No evento estiveram presentes tribos de Bertioga, São Sebastião e de Ubatuba e apresentaram no palco da praça canto coral, danças, e ao longo do dia os visitantes puderam conferir os artesanatos produzidos por eles além de pintura corporal e a feira de literatura indígena. Adolescentes da aldeia de Bertioga celebravam o fato de poder compartilhar com a comunidade lorenense um pouco de suas culturas.

" Esse evento é importante para não esquecer nosso canto, nossa dança, para fortalecer nossa cultura", contou Lídio, do Coral Guarani de Bertioga.
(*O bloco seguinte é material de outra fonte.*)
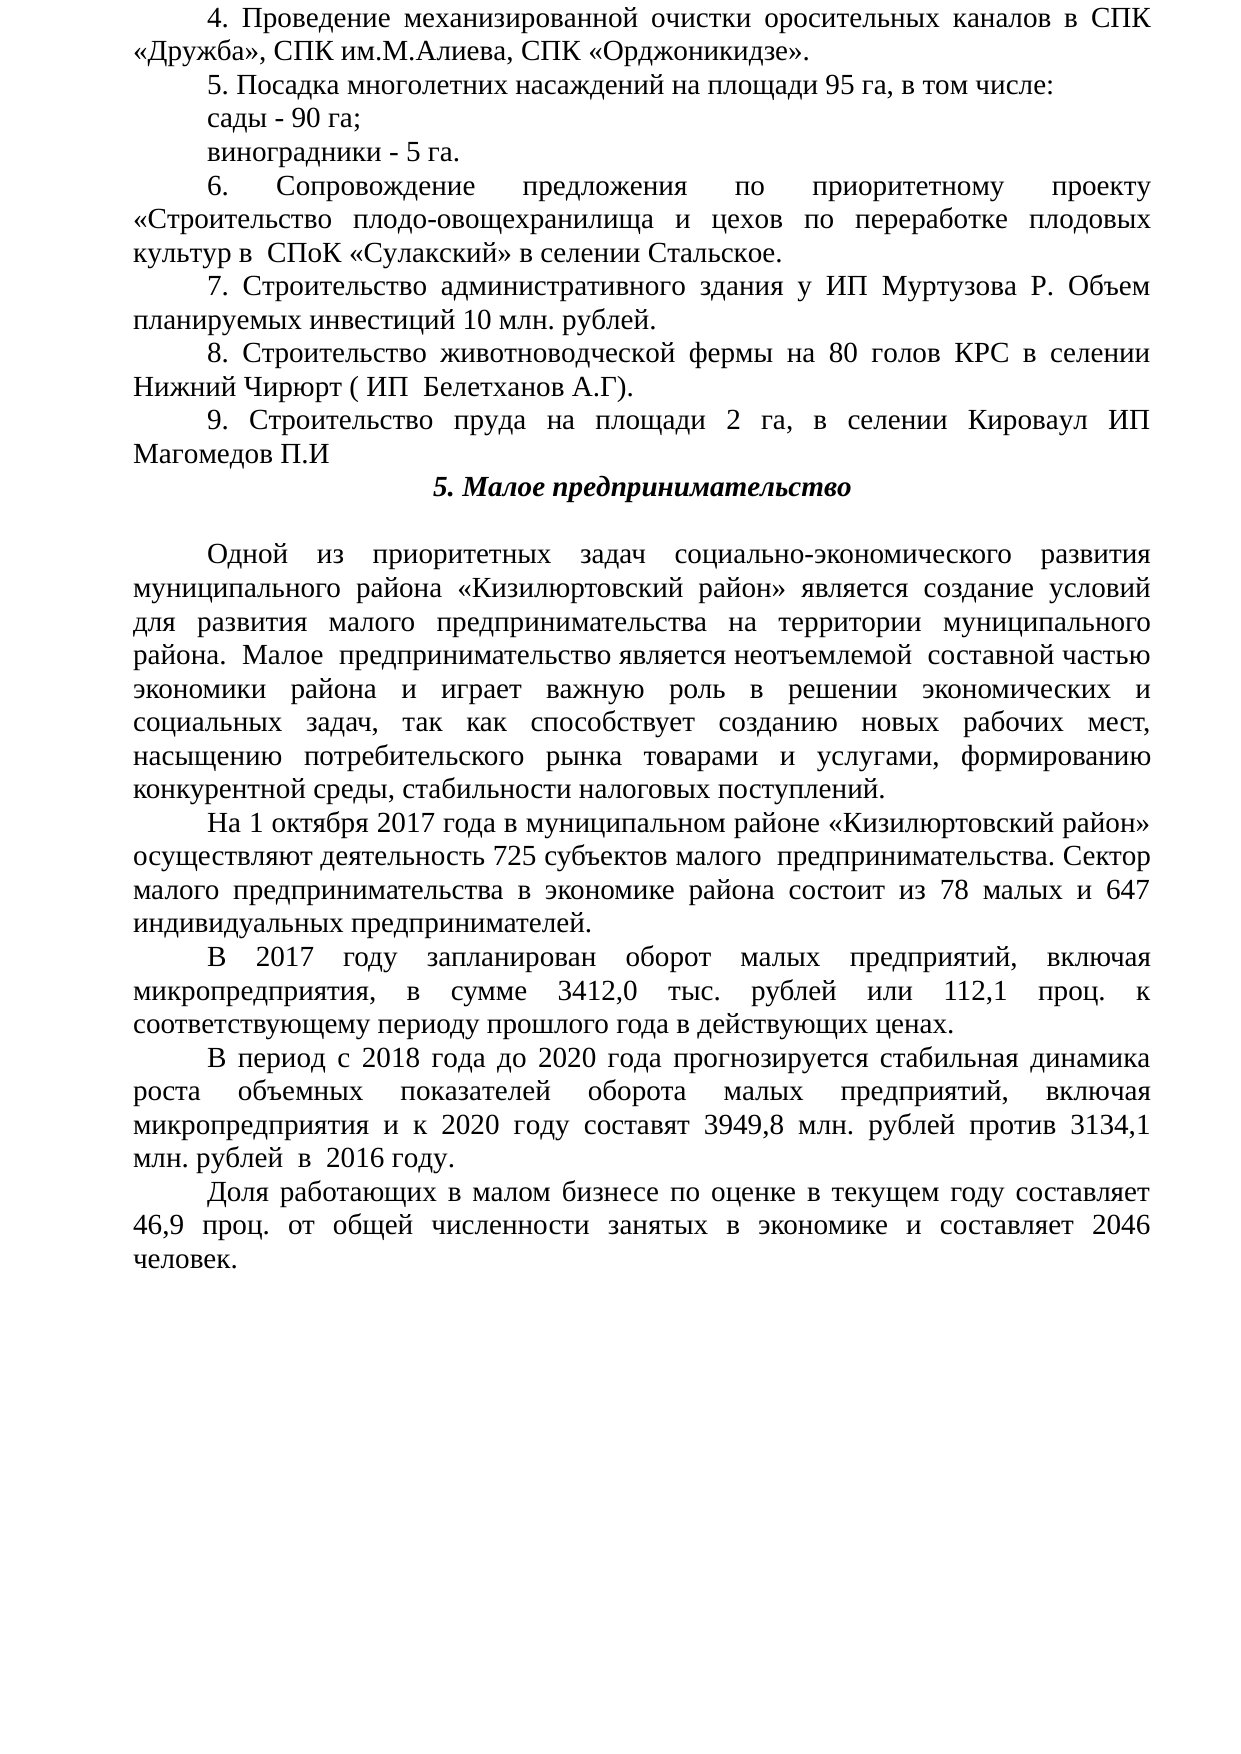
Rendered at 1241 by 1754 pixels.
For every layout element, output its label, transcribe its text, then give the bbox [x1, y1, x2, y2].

text Одной из приоритетных задач социально-экономического развития муниципального района «Кизилюртовский район» является создание условий для развития малого предпринимательства на территории муниципального района. Малое предпринимательство является неотъемлемой составной частью экономики района и играет важную роль в решении экономических и социальных задач, так как способствует созданию новых рабочих мест, насыщению потребительского рынка товарами и услугами, формированию конкурентной среды, стабильности налоговых поступлений. [133, 537, 1152, 805]
text 4. Проведение механизированной очистки оросительных каналов в СПК «Дружба», СПК им.М.Алиева, СПК «Орджоникидзе». [133, 0, 1152, 67]
text 8. Строительство животноводческой фермы на 80 голов КРС в селении Нижний Чирюрт ( ИП Белетханов А.Г). [133, 335, 1152, 402]
text Доля работающих в малом бизнесе по оценке в текущем году составляет 46,9 проц. от общей численности занятых в экономике и составляет 2046 человек. [133, 1174, 1152, 1274]
text 5. Посадка многолетних насаждений на площади 95 га, в том числе: [133, 67, 1152, 101]
text 9. Строительство пруда на площади 2 га, в селении Кироваул ИП Магомедов П.И [133, 402, 1152, 469]
text 5. Малое предпринимательство [133, 469, 1152, 503]
text В период с 2018 года до 2020 года прогнозируется стабильная динамика роста объемных показателей оборота малых предприятий, включая микропредприятия и к 2020 году составят 3949,8 млн. рублей против 3134,1 млн. рублей в 2016 году. [133, 1040, 1152, 1174]
text В 2017 году запланирован оборот малых предприятий, включая микропредприятия, в сумме 3412,0 тыс. рублей или 112,1 проц. к соответствующему периоду прошлого года в действующих ценах. [133, 939, 1152, 1040]
text 6. Сопровождение предложения по приоритетному проекту «Строительство плодо-овощехранилища и цехов по переработке плодовых культур в СПоК «Сулакский» в селении Стальское. [133, 168, 1152, 268]
text сады - 90 га; [133, 101, 1152, 134]
text виноградники - 5 га. [133, 134, 1152, 168]
text На 1 октября 2017 года в муниципальном районе «Кизилюртовский район» осуществляют деятельность 725 субъектов малого предпринимательства. Сектор малого предпринимательства в экономике района состоит из 78 малых и 647 индивидуальных предпринимателей. [133, 805, 1152, 939]
text 7. Строительство административного здания у ИП Муртузова Р. Объем планируемых инвестиций 10 млн. рублей. [133, 268, 1152, 335]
A ativista e porta-voz de Munduruku no evento Nani Braun falou sobre a importância de se descontruir, descolonizar o país. A descendente de alemães se encantou pela causa indígena há quatro anos, após passar por problemas pessoais e sentiu no coração um chamado para lutar pela causa e pelos direitos dos povos originários.

" Após completar 60 anos, decidi após passar por problemas pessoais me aproximar desta causa, e apesar do fenótipo europeu fui recebida com muito carinho, eles foram extremamente generosos, com eles me reencontrei, foi um processo de autoconhecimento. O significado de brasileiro é "extrativista de pau brasil", e continua assim. Mesmo com tantos anos de descobrimento do país a população brasileira não mudou e nos últimos quatro anos deram aval para 'essa ideologia', que promoveu a perda da coletividade. Essa ação, gerou uma reação, e resolvi me juntar a eles, Honro Daniel, e honro os intelectuais e pensadores originários", se emociona a também educadora.
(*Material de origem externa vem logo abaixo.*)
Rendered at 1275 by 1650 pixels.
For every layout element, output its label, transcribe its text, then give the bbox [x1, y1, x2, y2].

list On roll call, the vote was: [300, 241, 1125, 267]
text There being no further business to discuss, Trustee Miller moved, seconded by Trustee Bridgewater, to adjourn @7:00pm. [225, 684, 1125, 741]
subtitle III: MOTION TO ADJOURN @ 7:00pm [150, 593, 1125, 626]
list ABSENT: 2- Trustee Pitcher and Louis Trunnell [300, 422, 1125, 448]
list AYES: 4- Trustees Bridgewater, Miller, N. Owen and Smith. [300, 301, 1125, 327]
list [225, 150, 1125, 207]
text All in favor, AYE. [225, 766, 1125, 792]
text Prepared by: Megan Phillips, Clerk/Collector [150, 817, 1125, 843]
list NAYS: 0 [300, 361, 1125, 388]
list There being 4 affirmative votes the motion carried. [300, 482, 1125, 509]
Para o produtor cultural Raphael Crespo o evento traz como principal mensagem a resistência indígena, é uma forma de valorizar parte da cultura do povo brasileiro com ações que promovem ao grande público o contato com os povos indígenas.

" O Festival é importante para dar visibilidade aos povos indígenas. O público de cidades do fundo do Vale do Paraíba como Lorena não têm esse contato. Este evento é uma forma de incentivar a ação cultural dos povos e fomentar a cadeira produtiva da cultura indígena e promover saberes como um todo", conclui Raphael.

Presente no evento, o prefeito Sylvio Ballerini também falou sobre a relevância do festival para se promover o intercâmbio cultural na cidade de Lorena e prometeu ainda mais projetos culturais para o ano de 2023.

" Este evento é muito importante para o município. Temos apoiado todos os eventos da área falada, conseguindo atender todas as áreas da cultura. Para esse ano ainda teremos a Festa da Padroeira, a Loren Vale, para todos os públicos", contou.